EXCERPT TO READ:
━━━━━━━━━━━━━━━━━━━━━━━━━━━━━━
When did you first get involved with WinS, and what attracted you to the group?

'The second time I left surgery and returned, I went to work for Helen Pardoe at Homerton, and I was complaining about how hard it was to find less than full time job and how difficult it was to work with small children and that I feared I wouldn’t finish training. She had seen an advert for a flexible training rep with WinS, as she was part of it, and suggested I apply for it. I got the position in 2007 and stayed with the committee for five years until I was a consultant. I demitted from the forum on becoming a consultant and I had this idea that things had improved for women at that point. There seemed to be an absence of sexist remarks at work, and female trainees seemed to be getting good training. Because I was known to WinS, they approached me to take part in an “Inspire the Future” charity advert, which I agreed to. This was used in gender bias training and went viral at the time. I then presented it at the ACPGBI meeting and following this, I was asked to chair the task force in equality, diversity and inclusivity which I did for a year until a chair was elected. During my tenure in this role, we conducted focus groups across the ACPGBI, and I was appalled at what I heard, not just from women but across the board. There was discriminatory behaviour happening still. I realised that the reason I thought things were better for women, was that I had been the consultant in theatre. This is what spurred me to apply for chair of WinS.'

What are your plans for WinS in the future?

'I am very aware that I have some illustrious predecessors who have achieved incredible things with WinS. I want to try and tackle why some women do not want to interact with the WinS group, and I would like us to be as relevant as possible to people of all genders. Knowing that one of the reasons I am still working within surgery is the camaraderie I have felt from both female and male colleagues along the way, I think we can provide this for each other through WinS regardless of gender.

'There are still issues with how women appear in surgery, with younger trainees being put off by small behaviours they come across, for example, men thoughtlessly dropping comments about women in surgery, and not seeing enough women high up in consultant and leadership roles. Therefore, I think there is still work to be done to achieve equity. This is also important for our patients, who should have the opportunity to seek care from surgeons of all genders.

'In the short term, I am excited to host our open theatre at the Future Surgery show this November, which is free for RCS England members to attend. This will be in place of our own WinS conference, which will return next year. We will be running sessions there which will be relevant to everyone, regardless of gender and training stage.

'I also want to do more work relevant to all women, regardless of whether they have children, as I am aware that female surgeons without children can feel that we are less applicable to them. In addition to this, we will of course still have an important focus on parenthood.

'Across my tenure, longer term, I want to do some research into the reasons women leave surgery, and also the reasons for and against women choosing surgery in the first place. I feel we are not getting enough medical students and foundation doctors into theatre to inspire them in the first place.

'Essentially, I want us to be an access point for support to anyone struggling, so we can keep more women in surgery, but also be outward looking and inspiring to get women to feel that surgery should be no different for them than for men.'

Any words of advice for female trainees or students considering a career in surgery?

'I would like to encourage all female trainees and students considering surgery, to do surgery! There is nothing that is “instead of” surgery. Keep your options regarding specialty open, and do not feel pressured to go into a supposedly “female friendly” specialty because of the lifestyle. You have to love what you do to make it worthwhile. Don’t give up something you love, there is no reason why you can’t be anything you want to be."
━━━━━━━━━━━━━━━━━━━━━━━━━━━━━━
RECORD EXCERPTS:
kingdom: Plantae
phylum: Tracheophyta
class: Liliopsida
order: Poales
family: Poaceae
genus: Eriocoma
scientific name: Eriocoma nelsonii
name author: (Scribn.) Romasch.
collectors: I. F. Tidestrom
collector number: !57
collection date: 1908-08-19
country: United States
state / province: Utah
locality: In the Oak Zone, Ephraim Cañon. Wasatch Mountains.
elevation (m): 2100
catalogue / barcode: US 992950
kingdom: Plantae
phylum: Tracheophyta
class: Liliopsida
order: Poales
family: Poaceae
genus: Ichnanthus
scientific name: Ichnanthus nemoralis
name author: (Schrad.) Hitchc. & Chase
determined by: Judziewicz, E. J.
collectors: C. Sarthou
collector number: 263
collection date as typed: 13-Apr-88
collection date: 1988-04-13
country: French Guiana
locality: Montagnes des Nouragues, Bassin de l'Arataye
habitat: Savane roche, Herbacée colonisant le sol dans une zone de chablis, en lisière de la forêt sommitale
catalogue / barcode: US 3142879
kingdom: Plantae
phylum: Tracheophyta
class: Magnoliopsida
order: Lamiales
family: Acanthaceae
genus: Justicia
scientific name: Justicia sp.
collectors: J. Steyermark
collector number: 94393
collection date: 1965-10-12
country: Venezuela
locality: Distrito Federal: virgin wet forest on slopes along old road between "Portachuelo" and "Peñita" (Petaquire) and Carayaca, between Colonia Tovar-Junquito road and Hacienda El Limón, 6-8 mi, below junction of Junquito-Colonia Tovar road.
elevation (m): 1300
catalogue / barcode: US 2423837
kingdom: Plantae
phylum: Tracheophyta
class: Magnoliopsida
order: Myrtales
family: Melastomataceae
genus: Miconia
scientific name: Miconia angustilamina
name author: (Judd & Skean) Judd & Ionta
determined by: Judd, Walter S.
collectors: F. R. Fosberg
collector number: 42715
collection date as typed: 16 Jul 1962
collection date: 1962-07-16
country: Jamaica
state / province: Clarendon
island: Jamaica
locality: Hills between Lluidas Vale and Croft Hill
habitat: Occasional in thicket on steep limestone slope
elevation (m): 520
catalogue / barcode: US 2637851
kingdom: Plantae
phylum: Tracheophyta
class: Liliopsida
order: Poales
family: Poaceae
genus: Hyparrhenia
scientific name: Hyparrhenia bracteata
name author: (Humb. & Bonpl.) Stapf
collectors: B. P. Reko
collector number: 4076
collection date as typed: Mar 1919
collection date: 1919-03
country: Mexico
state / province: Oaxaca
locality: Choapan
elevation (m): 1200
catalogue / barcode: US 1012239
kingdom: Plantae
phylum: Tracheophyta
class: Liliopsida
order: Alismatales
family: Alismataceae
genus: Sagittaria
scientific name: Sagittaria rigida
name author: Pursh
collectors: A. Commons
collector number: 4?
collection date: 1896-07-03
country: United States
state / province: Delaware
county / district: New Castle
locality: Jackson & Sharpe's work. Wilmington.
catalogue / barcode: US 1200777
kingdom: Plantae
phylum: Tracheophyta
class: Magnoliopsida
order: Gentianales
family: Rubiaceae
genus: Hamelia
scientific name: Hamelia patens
━━━━━━━━━━━━━━━━━━━━━━━━━━━━━━
ASSIGNMENT A:
According to the interview, in what year did the speaker get the flexible training rep position with WinS?
ASSIGNMENT B:
Rewrite the paragraph of the interview that begins "In the short term, I am excited" as a short list, keeping its main facts.
ASSIGNMENT C:
Edit the interview passage that begins at the words "What are your" and stops after "regardless of gender.", replacing "camaraderie" with "fellowship".

FINAL ANSWER A:
2007

FINAL ANSWER B:
- WinS will host an open theatre at the Future Surgery show this November, and RCS England members can attend for free.
- This takes the place of the WinS conference, which will return next year.
- The sessions there will be relevant to everyone, regardless of gender and training stage.

FINAL ANSWER C:
What are your plans for WinS in the future?

'I am very aware that I have some illustrious predecessors who have achieved incredible things with WinS. I want to try and tackle why some women do not want to interact with the WinS group, and I would like us to be as relevant as possible to people of all genders. Knowing that one of the reasons I am still working within surgery is the fellowship I have felt from both female and male colleagues along the way, I think we can provide this for each other through WinS regardless of gender.